Elle déposa un épis de blé sur la terre encore fraîche. C'était plus symbolique qu'une fleur pour eux. Quand elle se retourna, elle aperçut une personne l'observer parmi toutes les autres. La rage lui monta aux joues et vint lui griller les tempes. Elle tourna les talons et partit pour retirer toute chance à Lexa de venir lui parler.

Cet effort ne fut pas suffisant, puisque la silhouette de Lexa apparut d'entre les blés en fin d'après-midi, alors que Clarke inspectait le champ comme elle se devait de le faire chaque jour. Quand elle aperçut Lexa, la même rage lui donna le tournis.

- Clarke, il faut qu'on parle...

Celle-ci l'arrêta d'un geste pour l'empêcher de faire un pas de plus dans sa direction.

- Tu n'as toujours pas compris ? Je ne veux pas te voir.
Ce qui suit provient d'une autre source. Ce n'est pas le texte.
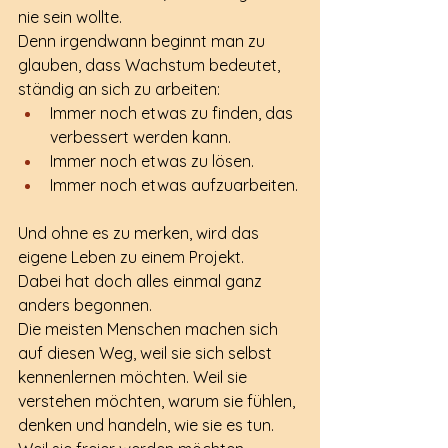
nie sein wollte.
Denn irgendwann beginnt man zu 
glauben, dass Wachstum bedeutet, 
ständig an sich zu arbeiten:
Immer noch etwas zu finden, das 
verbessert werden kann.
Immer noch etwas zu lösen.
Immer noch etwas aufzuarbeiten.
Und ohne es zu merken, wird das 
eigene Leben zu einem Projekt.
Dabei hat doch alles einmal ganz 
anders begonnen.
Die meisten Menschen machen sich 
auf diesen Weg, weil sie sich selbst 
kennenlernen möchten. Weil sie 
verstehen möchten, warum sie fühlen, 
denken und handeln, wie sie es tun. 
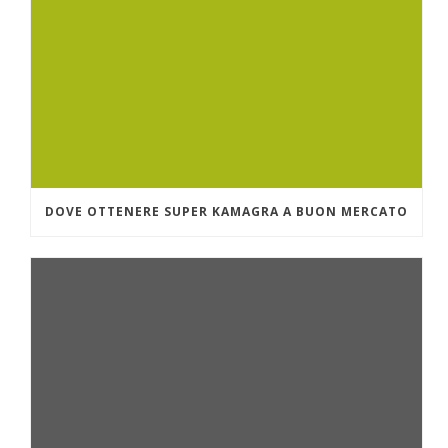
DOVE OTTENERE SUPER KAMAGRA A BUON MERCATO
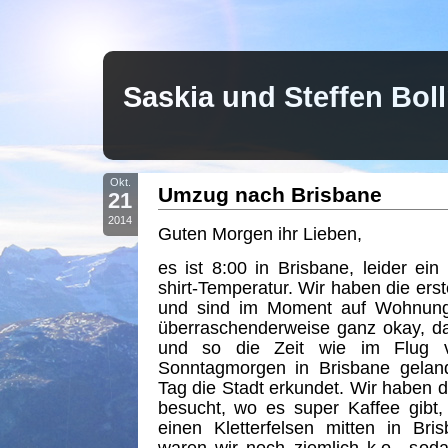
Saskia und Steffen Bo
Okt.
Umzug nach Brisbane
21
2014
Guten Morgen ihr Lieben,
es ist 8:00 in Brisbane, leider ein
shirt-Temperatur. Wir haben die ers
und sind im Moment auf Wohnung
überraschenderweise ganz okay, da
und so die Zeit wie im Flug 
Sonntagmorgen in Brisbane gelan
Tag die Stadt erkundet. Wir haben 
besucht, wo es super Kaffee gibt
einen Kletterfelsen mitten in Brisb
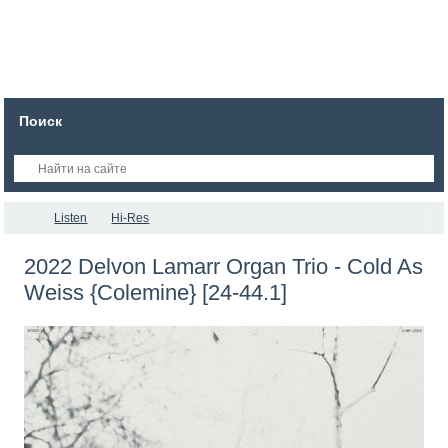
Поиск
Listen
Hi-Res
2022 Delvon Lamarr Organ Trio - Cold As
Weiss {Colemine} [24-44.1]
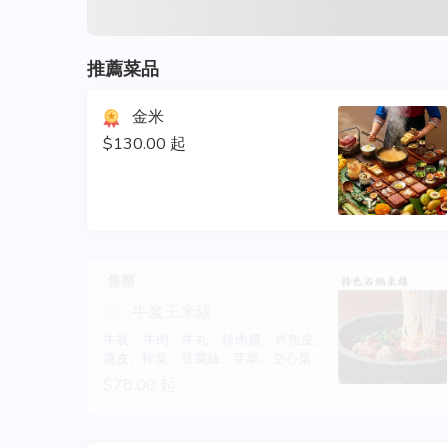
推薦菜品
金米
$130.00 起
售罄
牛魔王米線
牛展、牛肉、牛丸、辣肉醬、炸魚皮、
腐皮、榨菜、豆腐絲、芽菜、空心菜
$78.00 起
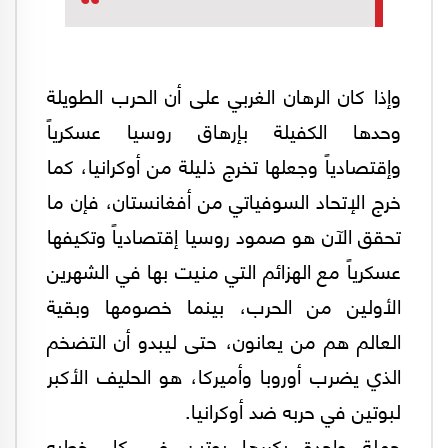
وإذا كان الرهان الغربي على أن الحرب الطويلة
وحدها الكفيلة بإرهاق روسيا عسكرياً
وإقتصادياً وجعلها تخرج ذليلة من أوكرانيا، كما
خرج الإتحاد السوفياتي من أفغانستان، فإن ما
تحقق الآن هو صمود روسيا إقتصادياً وتكيفها
عسكرياً مع الهزائم التي منيت بها في الشهرين
الأولين من الحرب، بينما خصومها وبقية
العالم هم من يعانون، حتى ليبدو أن التضخم
الذي يضرب أوروبا وأميركا، هو الحليف الأكبر
لبوتين في حربه ضد أوكرانيا.
جملة واحدة يكررها بوتين في كل خطبه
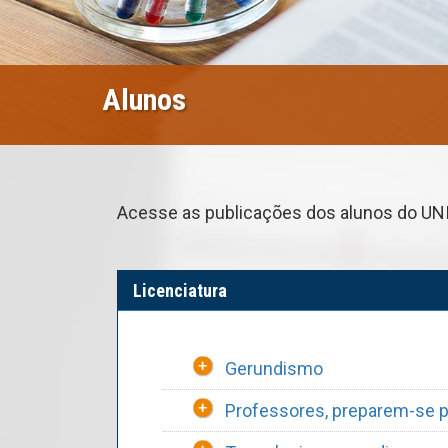
Alunos
Acesse as publicações dos alunos do UN
Licenciatura
Gerundismo
Professores, preparem-se par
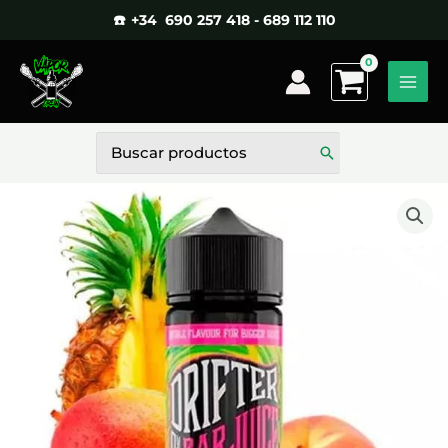
Ir
☎️ +34 690 257 418 - 689 112 110
al
contenido
Buscar
por:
Lexa reçut la réplique avec calme. Elle s'attendait à ce comportement et le trouvait cohérent avec la situation.

- Laisse-moi expliquer...

- Il n'y a rien à expliquer, trancha automatiquement Clarke. Tu as emmené Aden en finale, tu l'as sacrifié pour t'offrir la victoire, et aujourd'hui tu oses te pointer à son enterrement. N'essaie plus de me contacter, et laisse ma mère en dehors de tout ça. Si tu penses que je t'en veux elle te tuerait sans hésiter quitte à y laisser sa vie.

Clarke n'avait plus d'air à la fin de son monologue mais elle respirait normalement pour ne pas se montrer vulnérable. Pas devant Lexa.

- Deux minutes, c'est tout ce dont j'ai besoin, Clarke. C'est important.

Elle insistait, et Clarke se sentait de plus en plus mal. Refoulant des larmes qui ne demandaient qu'à s'enfuir de ce corps souffrant, elle lança une phrase qui, elle l'espérait, serait la dernière échangée avec Lexa.

- Deux minutes, c'est tout ce que je n'aurai plus jamais avec Aden. Je suis heureuse de savoir qu'il a passé ses derniers moments avec toi, juste avant que tu le tues.

Elle se tourna, faisant mine de se baisser pour vérifier la qualité du sol, et entendit Lexa quitter les lieux. La réplique de Clarke lui avait fait l'effet d'un coup de poing en pleine figure qu'elle trouvait bien mérité.

Clarke envoya son poing fermé s'enfoncer dans la terre, s'assurant que Lexa était bien partie avant de s'effondrer.

Lexa tient Aden fermement contre elle. Elle sait que c'est ce qu'elle doit faire. Elle n'a pas d'autre choix. Elle ne veut pas le faire. Elle prend sur elle, son bras gauche retenant le garçon tandis que sa main droite tient au creux de sa paume le manche d'un couteau. De biais, elle peut quand même recevoir un dernier regard du garçon. Elle aimerait tout lâcher et mettre un terme à sa vie pour le sauver, mais cela ne fonctionnerait pas, elle le sait. Alors qu'elle renforce sa prise sur le couteau, Clarke irradie ses pensées et son cœur se serre. Elle ne peut plus respirer. Il faut en finir, maintenant. Attendre est inutile. En un geste convaincu, elle lève sa main droite et transperce la tempe d'Aden avec la lame. Le corps d'Aden sursaute en un spasme. Son cerveau meurt. Ainsi, Aden n'a pu avoir mal. Et si ç'avait été le cas, alors ça n'avait pas duré longtemps. Lexa tient le corps contre elle, incapable de le lâcher. Elle s'effondre, assise sur le sol avec ce garçon dans les bras. Elle aimait beaucoup Aden. Elle l'avait tué.

- Le District Neuf a son vainqueur, Lexa Woodson !

C'est la seule phrase qu'elle entend. Elle sait qu'elle devrait être heureuse d'avoir survécu à cette abominable arène, mais elle ne le peut pas. Pas quand Aden est mort dans ses bras, tué par sa propre lame.